Tell me how many lines in the data include "down", and keep the reply to that number.

## Extracted records:
-------

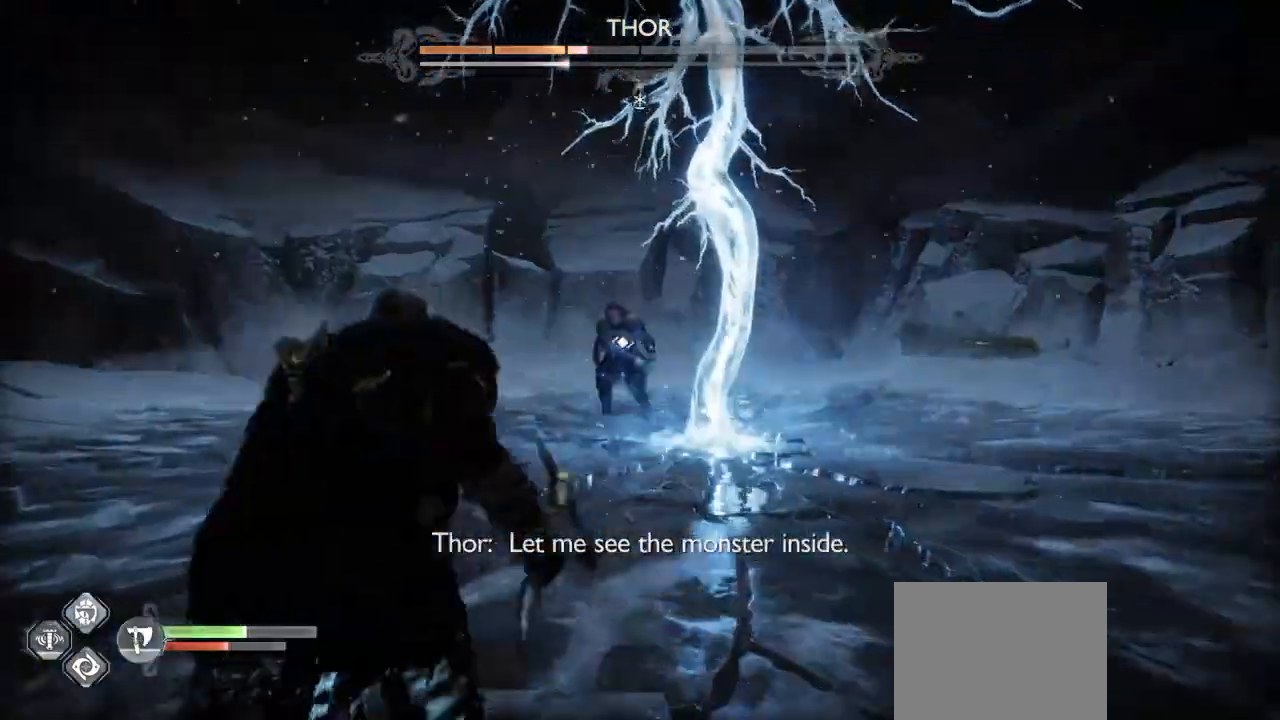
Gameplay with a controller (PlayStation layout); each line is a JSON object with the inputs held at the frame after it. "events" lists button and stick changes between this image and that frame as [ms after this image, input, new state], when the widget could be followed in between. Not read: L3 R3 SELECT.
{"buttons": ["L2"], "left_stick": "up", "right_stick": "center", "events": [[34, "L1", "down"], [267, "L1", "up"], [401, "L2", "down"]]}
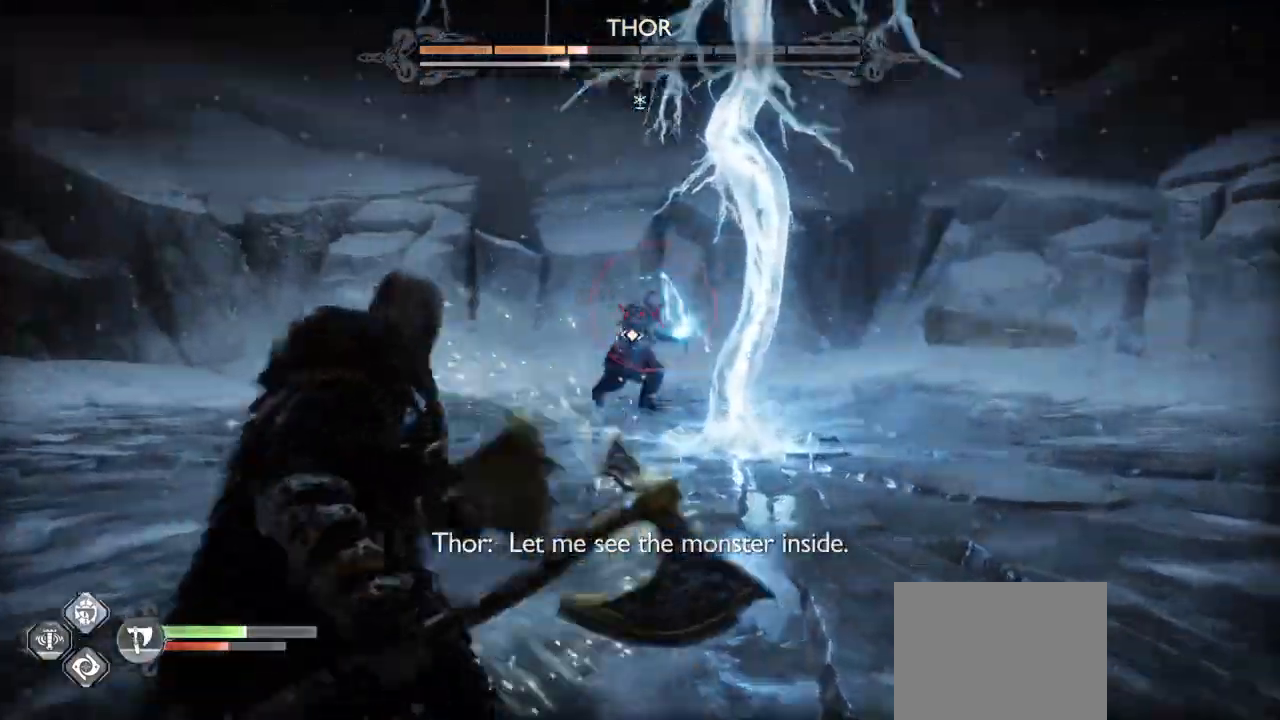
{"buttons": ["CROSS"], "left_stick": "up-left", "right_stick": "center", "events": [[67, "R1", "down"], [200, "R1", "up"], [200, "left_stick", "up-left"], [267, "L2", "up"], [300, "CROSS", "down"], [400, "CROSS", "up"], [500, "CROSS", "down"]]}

-------

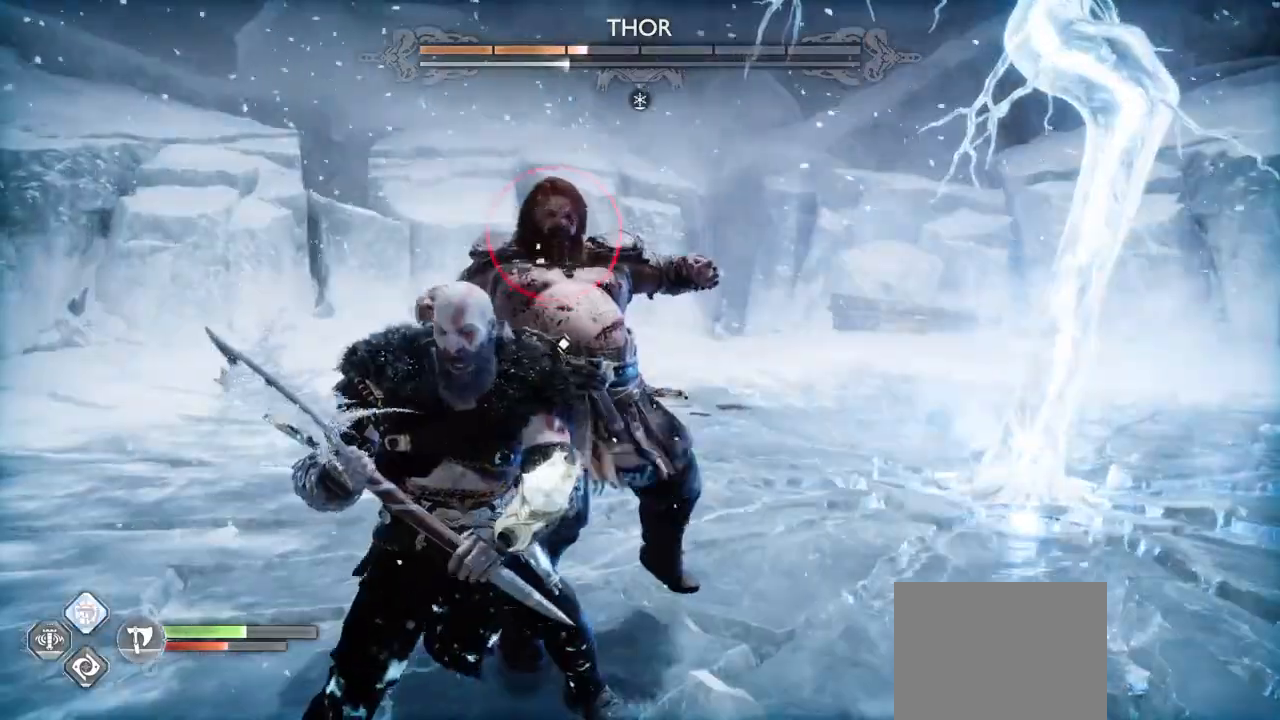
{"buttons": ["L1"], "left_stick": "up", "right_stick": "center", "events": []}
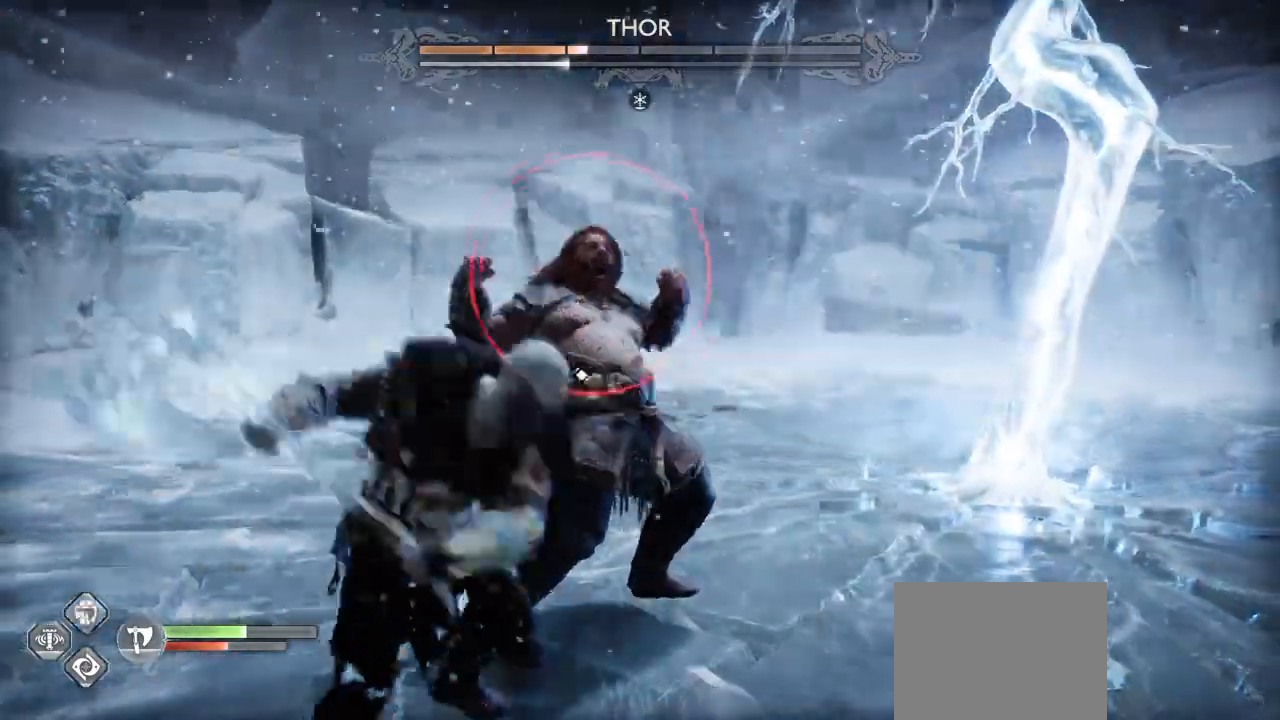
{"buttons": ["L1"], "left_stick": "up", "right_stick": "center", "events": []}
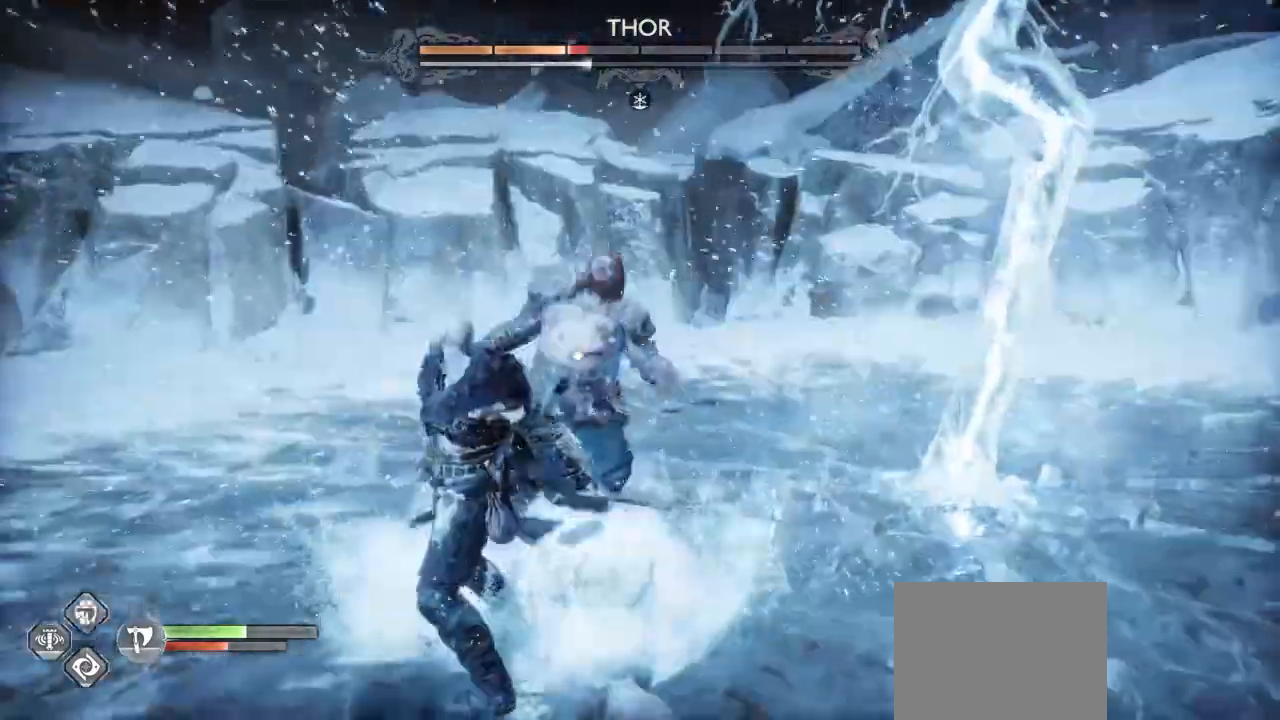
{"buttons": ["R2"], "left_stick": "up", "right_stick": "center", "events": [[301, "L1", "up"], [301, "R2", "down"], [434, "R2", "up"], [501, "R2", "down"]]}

-------

## Exercise solution:
3